Work instruction
Would you write out the entries below word for word, omitting the pictures?

Excerpted records
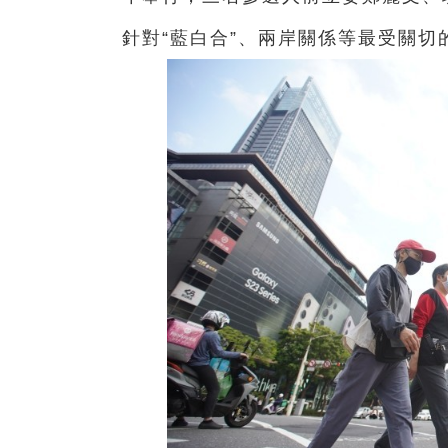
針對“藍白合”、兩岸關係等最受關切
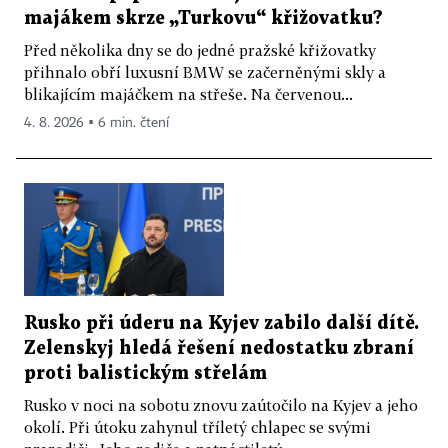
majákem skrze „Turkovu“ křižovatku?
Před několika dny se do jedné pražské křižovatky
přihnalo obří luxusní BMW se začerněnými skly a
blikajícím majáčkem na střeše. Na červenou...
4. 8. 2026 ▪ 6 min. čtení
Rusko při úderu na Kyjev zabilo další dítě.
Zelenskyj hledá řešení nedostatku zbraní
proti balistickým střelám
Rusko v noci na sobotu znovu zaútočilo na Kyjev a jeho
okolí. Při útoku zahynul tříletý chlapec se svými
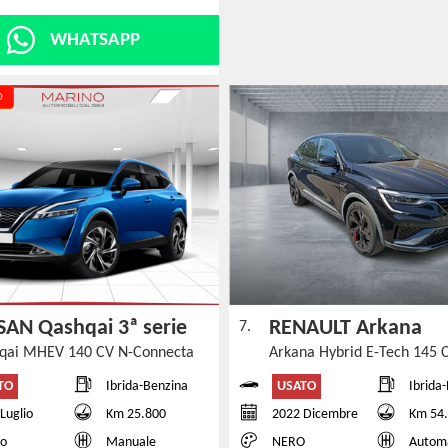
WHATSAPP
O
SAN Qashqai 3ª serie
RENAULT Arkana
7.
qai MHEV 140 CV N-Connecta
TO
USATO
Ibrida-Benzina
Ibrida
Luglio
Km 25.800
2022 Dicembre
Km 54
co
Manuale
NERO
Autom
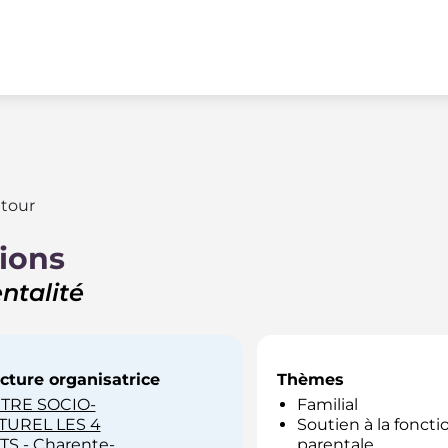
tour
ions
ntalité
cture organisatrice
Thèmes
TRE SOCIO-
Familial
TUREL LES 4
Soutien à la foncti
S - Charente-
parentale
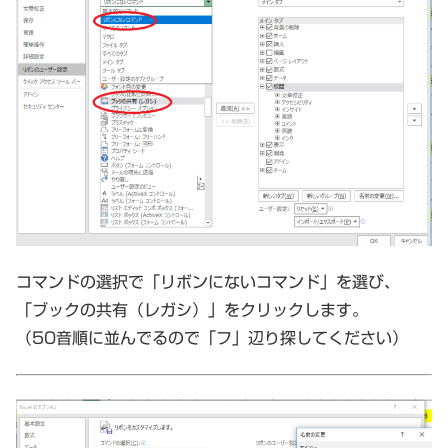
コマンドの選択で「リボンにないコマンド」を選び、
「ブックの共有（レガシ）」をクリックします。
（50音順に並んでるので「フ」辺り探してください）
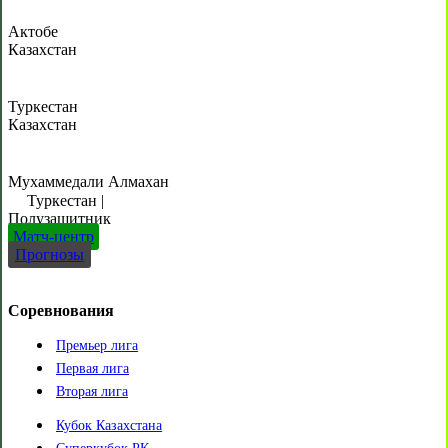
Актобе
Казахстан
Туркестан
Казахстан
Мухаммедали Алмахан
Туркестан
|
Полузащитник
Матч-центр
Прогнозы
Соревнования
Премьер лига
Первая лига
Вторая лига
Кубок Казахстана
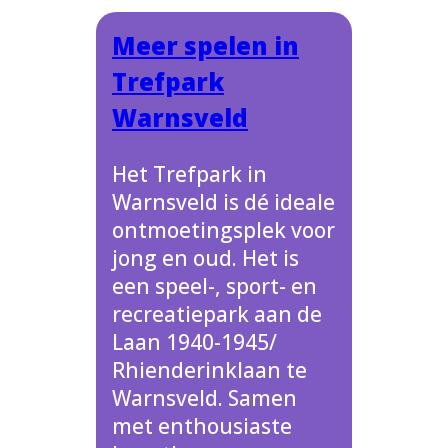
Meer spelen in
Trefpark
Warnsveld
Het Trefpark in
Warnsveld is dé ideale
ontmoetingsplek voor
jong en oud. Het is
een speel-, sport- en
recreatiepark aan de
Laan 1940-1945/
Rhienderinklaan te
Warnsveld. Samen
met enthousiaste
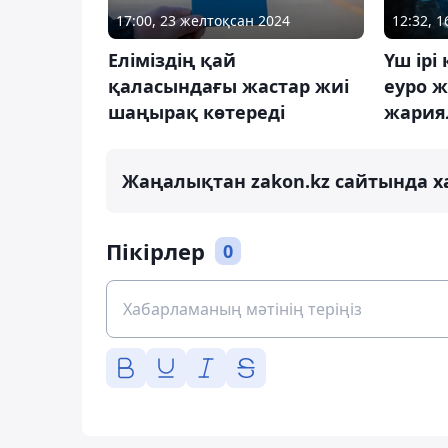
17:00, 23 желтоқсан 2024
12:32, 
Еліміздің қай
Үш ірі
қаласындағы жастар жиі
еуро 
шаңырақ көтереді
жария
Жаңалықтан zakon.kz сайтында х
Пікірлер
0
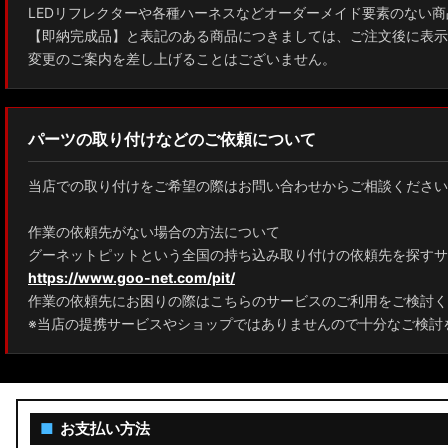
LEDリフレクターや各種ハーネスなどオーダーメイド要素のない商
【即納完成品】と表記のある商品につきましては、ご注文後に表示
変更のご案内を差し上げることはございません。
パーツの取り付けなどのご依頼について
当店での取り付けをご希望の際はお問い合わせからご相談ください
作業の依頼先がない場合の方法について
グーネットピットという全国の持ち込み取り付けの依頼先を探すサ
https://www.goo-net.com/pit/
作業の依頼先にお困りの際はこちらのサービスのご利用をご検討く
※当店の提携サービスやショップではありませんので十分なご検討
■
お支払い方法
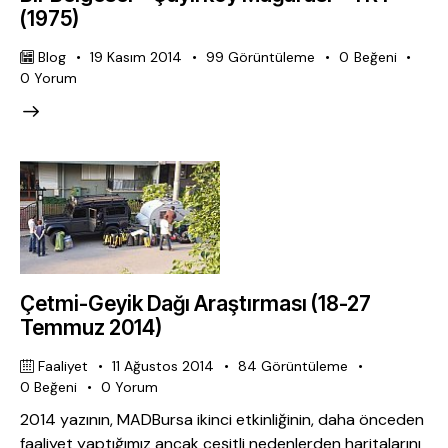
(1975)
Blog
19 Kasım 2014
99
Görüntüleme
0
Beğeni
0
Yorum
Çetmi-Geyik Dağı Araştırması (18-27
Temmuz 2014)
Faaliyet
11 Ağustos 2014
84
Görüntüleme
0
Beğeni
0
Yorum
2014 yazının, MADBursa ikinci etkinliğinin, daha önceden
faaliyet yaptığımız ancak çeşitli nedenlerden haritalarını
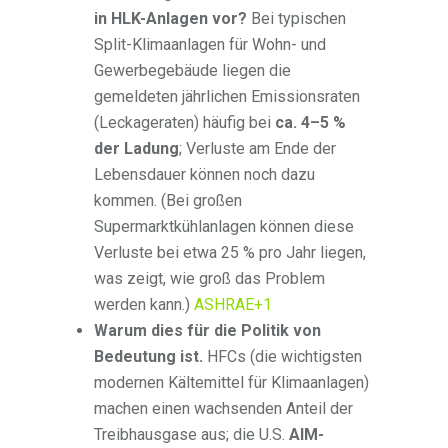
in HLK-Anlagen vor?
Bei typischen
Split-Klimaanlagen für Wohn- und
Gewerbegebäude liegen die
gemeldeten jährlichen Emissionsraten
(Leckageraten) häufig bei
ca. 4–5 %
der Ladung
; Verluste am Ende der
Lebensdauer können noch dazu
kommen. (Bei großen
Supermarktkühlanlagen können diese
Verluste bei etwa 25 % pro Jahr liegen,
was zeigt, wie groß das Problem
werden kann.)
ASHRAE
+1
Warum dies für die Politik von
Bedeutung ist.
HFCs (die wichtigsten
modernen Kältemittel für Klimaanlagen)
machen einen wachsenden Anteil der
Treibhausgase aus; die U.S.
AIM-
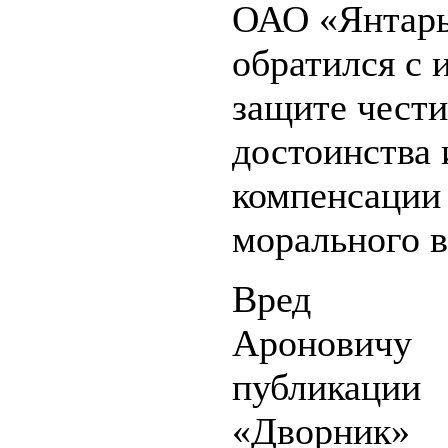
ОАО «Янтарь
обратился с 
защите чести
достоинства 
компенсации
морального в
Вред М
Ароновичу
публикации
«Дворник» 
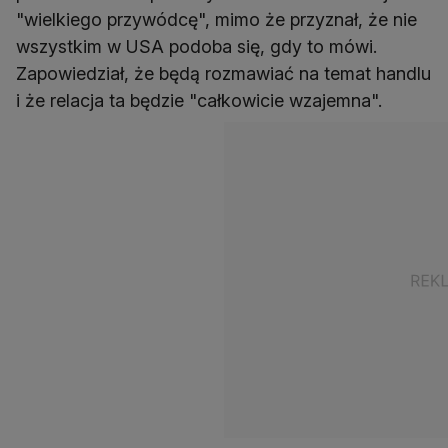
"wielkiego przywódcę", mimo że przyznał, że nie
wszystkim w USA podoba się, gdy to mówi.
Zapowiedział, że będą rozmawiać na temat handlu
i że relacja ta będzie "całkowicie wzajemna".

Written reply
針對“藍白合”、兩岸關係等最受關切
majákem skrze „Turkovu“ křižovatku?
Před několika dny se do jedné pražské křižovatky
přihnalo obří luxusní BMW se začerněnými skly a
blikajícím majáčkem na střeše. Na červenou...
4. 8. 2026 ▪ 6 min. čtení
Rusko při úderu na Kyjev zabilo další dítě.
Zelenskyj hledá řešení nedostatku zbraní
proti balistickým střelám
Rusko v noci na sobotu znovu zaútočilo na Kyjev a jeho
okolí. Při útoku zahynul tříletý chlapec se svými
WHATSAPP
O
SAN Qashqai 3ª serie
RENAULT Arkana
7.
qai MHEV 140 CV N-Connecta
TO
USATO
Ibrida-Benzina
Ibrida
Luglio
Km 25.800
2022 Dicembre
Km 54
co
Manuale
NERO
Autom
tour
ions
ntalité
cture organisatrice
Thèmes
TRE SOCIO-
Familial
TUREL LES 4
Soutien à la foncti
S - Charente-
parentale
コマンドの選択で「リボンにないコマンド」を選び、
「ブックの共有（レガシ）」をクリックします。
（50音順に並んでるので「フ」辺り探してください）
Актобе
Казахстан
Туркестан
Казахстан
Мухаммедали Алмахан
Туркестан
|
Полузащитник
Матч-центр
Прогнозы
Соревнования
Премьер лига
Первая лига
Вторая лига
Кубок Казахстана
Meer spelen in
Trefpark
Warnsveld
Het Trefpark in
Warnsveld is dé ideale
ontmoetingsplek voor
jong en oud. Het is
een speel-, sport- en
recreatiepark aan de
Laan 1940-1945/
Rhienderinklaan te
Warnsveld. Samen
met enthousiaste
17:00, 23 желтоқсан 2024
12:32, 
Еліміздің қай
Үш ірі
қаласындағы жастар жиі
еуро 
шаңырақ көтереді
жария
Жаңалықтан zakon.kz сайтында х
Пікірлер
0
LEDリフレクターや各種ハーネスなどオーダーメイド要素のない商
【即納完成品】と表記のある商品につきましては、ご注文後に表示
変更のご案内を差し上げることはございません。
パーツの取り付けなどのご依頼について
当店での取り付けをご希望の際はお問い合わせからご相談ください
作業の依頼先がない場合の方法について
グーネットピットという全国の持ち込み取り付けの依頼先を探すサ
https://www.goo-net.com/pit/
作業の依頼先にお困りの際はこちらのサービスのご利用をご検討く
※当店の提携サービスやショップではありませんので十分なご検討
■
お支払い方法
(1975)
Blog
19 Kasım 2014
99
Görüntüleme
0
Beğeni
0
Yorum
Çetmi-Geyik Dağı Araştırması (18-27
Temmuz 2014)
Faaliyet
11 Ağustos 2014
84
Görüntüleme
0
Beğeni
0
Yorum
2014 yazının, MADBursa ikinci etkinliğinin, daha önceden
faaliyet yaptığımız ancak çeşitli nedenlerden haritalarını
in HLK-Anlagen vor?
Bei typischen
Split-Klimaanlagen für Wohn- und
Gewerbegebäude liegen die
gemeldeten jährlichen Emissionsraten
(Leckageraten) häufig bei
ca. 4–5 %
der Ladung
; Verluste am Ende der
Lebensdauer können noch dazu
kommen. (Bei großen
Supermarktkühlanlagen können diese
Verluste bei etwa 25 % pro Jahr liegen,
was zeigt, wie groß das Problem
werden kann.)
ASHRAE
+1
Warum dies für die Politik von
Bedeutung ist.
HFCs (die wichtigsten
modernen Kältemittel für Klimaanlagen)
machen einen wachsenden Anteil der
Treibhausgase aus; die U.S.
AIM-
ОАО «Янтарь
обратился с 
защите чести
достоинства 
компенсации
морального в
Вред М
Ароновичу
публикации
«Дворник» 
"wielkiego przywódcę", mimo że przyznał, że nie
wszystkim w USA podoba się, gdy to mówi.
Zapowiedział, że będą rozmawiać na temat handlu
i że relacja ta będzie "całkowicie wzajemna".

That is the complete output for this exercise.